Se non si trattasse di una tragedia costata la vita ad un uomo ,verrebbe da sorridere. Tutto resti così com’e: non si puo’ sapere se Puccio sia stato colposamente ucciso e come oppure no; se la morte fosse inevitabile o meno; se c’erano delle possibilità’ di salvezza; quali rimedi hanno impiegato in ospedale e con quali risultati. Nulla è dato sapere”.
Nel frattempo i termini della prescrizione galoppano e i familiari stringono i pugni; ma non per combattere contro qualcosa o qualcuno, perche’ vogliono solo conoscere, senza pregiudizi né valutazioni approssimative.
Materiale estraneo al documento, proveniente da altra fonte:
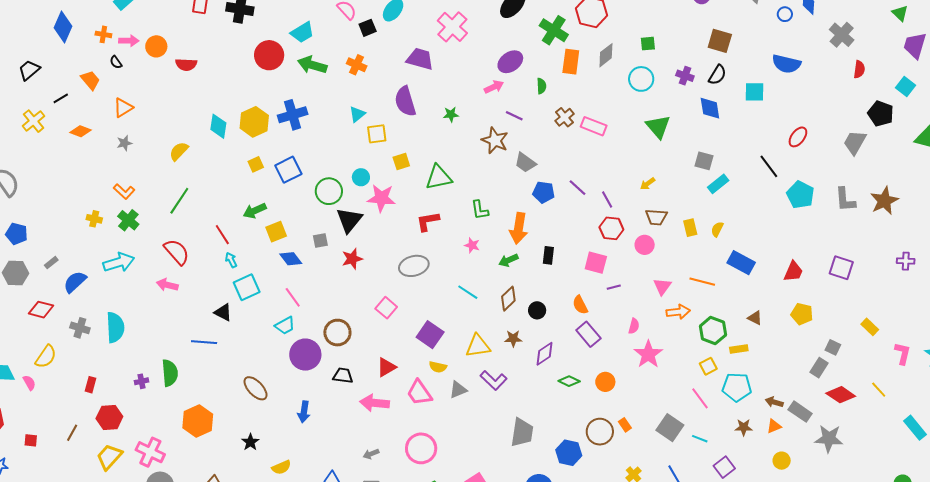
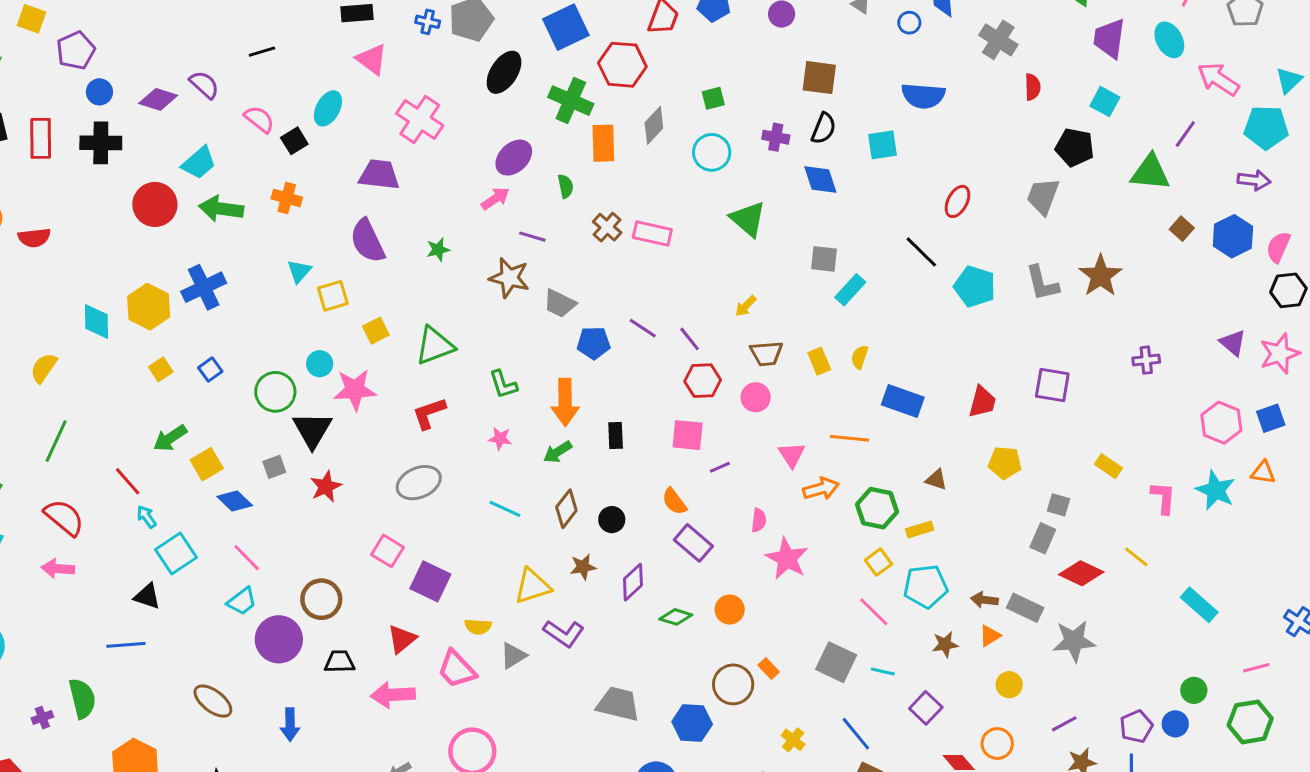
blue square: (288, 170) -> (210, 370), size x0.6
purple square: (430, 335) -> (430, 581), moved
gray trapezoid: (522, 432) -> (618, 704), turned -76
La vedova e i figli si sono rivolti al Pubblico Ministero, al Procuratore della Repubblica, al Procuratore Generale presso la Corte di Appello di Caltanissetta . Con il risultato che a tutt’oggi non si sa ancora nulla.
Dal giorno del decesso ad oggi , non si sa se la consulenza sia stata espletata e sia stata relazionata e-o depositata e se sia ostensibile; se siano tuttora in corso accertamenti di speciale difficoltà’ tali da autorizzare le proroghe dei termini.
“Il silenzio in certi casi è prezioso; in altri, come in questo, molto pericoloso” – concludono i familiari.